## What this task involves:
Please output exactly the lines that run from the line with "(dla mnie najczęściej" through the final line of the data, inclusive, and nothing more.

(Source texts of formatted documents)
---*---

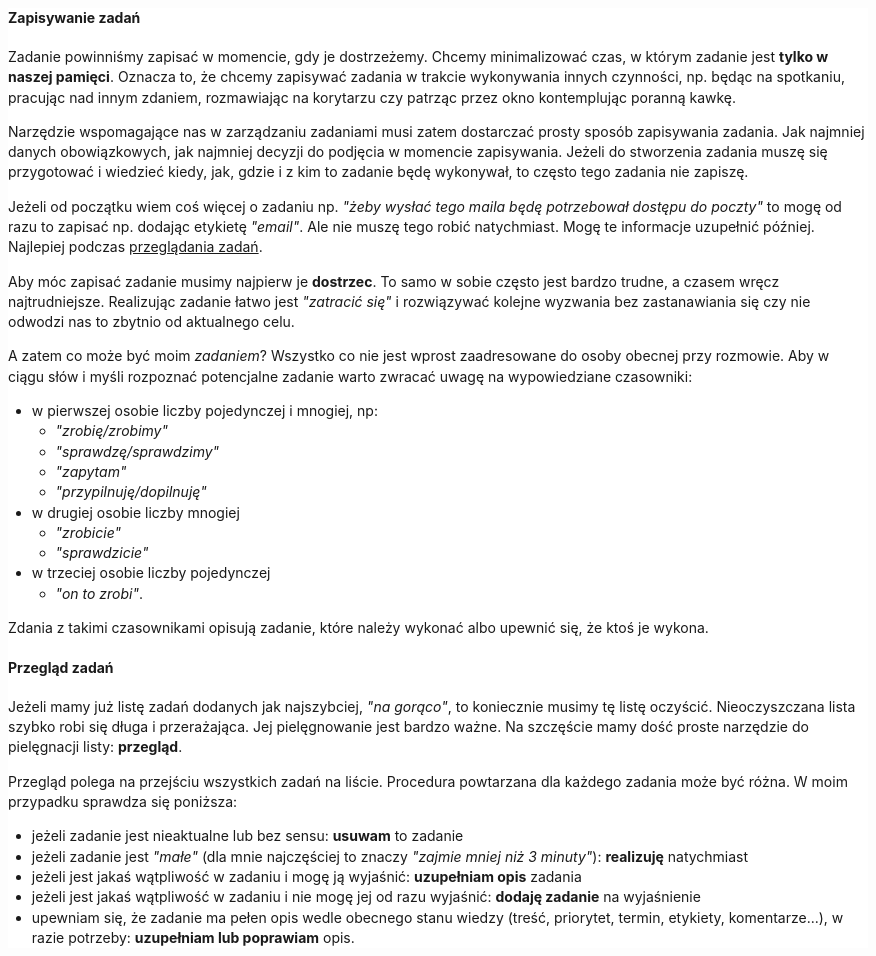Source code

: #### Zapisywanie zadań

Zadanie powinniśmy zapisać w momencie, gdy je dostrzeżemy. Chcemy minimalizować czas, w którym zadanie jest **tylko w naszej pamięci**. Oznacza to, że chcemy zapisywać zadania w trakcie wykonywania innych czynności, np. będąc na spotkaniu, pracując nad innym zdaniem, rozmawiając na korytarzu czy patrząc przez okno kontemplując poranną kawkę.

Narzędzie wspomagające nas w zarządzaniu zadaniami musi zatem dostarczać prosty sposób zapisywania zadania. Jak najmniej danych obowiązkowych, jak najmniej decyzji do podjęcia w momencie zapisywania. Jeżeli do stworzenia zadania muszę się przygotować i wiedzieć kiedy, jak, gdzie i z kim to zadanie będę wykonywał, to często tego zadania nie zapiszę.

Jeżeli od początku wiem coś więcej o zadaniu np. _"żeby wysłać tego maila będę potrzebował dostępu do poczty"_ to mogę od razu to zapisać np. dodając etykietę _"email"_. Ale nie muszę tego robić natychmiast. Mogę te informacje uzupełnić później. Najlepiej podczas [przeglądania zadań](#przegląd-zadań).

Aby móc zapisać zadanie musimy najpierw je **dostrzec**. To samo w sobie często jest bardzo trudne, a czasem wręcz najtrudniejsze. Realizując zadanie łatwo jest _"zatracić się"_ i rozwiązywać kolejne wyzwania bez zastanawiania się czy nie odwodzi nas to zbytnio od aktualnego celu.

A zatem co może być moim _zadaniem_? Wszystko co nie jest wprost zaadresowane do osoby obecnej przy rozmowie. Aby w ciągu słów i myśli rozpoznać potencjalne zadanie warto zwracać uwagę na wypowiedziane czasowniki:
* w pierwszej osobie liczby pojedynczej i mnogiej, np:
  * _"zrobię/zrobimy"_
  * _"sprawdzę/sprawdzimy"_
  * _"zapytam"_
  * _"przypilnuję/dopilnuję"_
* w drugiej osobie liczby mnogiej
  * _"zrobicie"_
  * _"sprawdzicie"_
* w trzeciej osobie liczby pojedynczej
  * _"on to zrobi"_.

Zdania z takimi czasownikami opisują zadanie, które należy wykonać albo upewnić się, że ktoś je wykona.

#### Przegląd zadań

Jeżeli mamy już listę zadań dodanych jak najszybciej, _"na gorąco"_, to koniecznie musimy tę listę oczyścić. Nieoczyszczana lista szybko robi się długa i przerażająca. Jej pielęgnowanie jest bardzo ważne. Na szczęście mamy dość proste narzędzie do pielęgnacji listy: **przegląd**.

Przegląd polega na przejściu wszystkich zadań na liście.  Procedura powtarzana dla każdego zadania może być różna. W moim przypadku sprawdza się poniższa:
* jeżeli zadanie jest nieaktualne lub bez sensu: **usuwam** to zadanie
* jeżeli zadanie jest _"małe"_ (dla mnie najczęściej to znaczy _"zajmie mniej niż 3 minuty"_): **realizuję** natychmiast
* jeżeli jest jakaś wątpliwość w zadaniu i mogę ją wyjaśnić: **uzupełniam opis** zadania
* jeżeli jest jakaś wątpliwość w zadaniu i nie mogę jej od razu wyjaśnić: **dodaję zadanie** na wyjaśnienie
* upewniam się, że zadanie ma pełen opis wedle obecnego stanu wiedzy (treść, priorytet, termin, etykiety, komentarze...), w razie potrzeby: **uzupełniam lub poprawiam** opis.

---*---

## Completed exercise:
* jeżeli zadanie jest _"małe"_ (dla mnie najczęściej to znaczy _"zajmie mniej niż 3 minuty"_): **realizuję** natychmiast
* jeżeli jest jakaś wątpliwość w zadaniu i mogę ją wyjaśnić: **uzupełniam opis** zadania
* jeżeli jest jakaś wątpliwość w zadaniu i nie mogę jej od razu wyjaśnić: **dodaję zadanie** na wyjaśnienie
* upewniam się, że zadanie ma pełen opis wedle obecnego stanu wiedzy (treść, priorytet, termin, etykiety, komentarze...), w razie potrzeby: **uzupełniam lub poprawiam** opis.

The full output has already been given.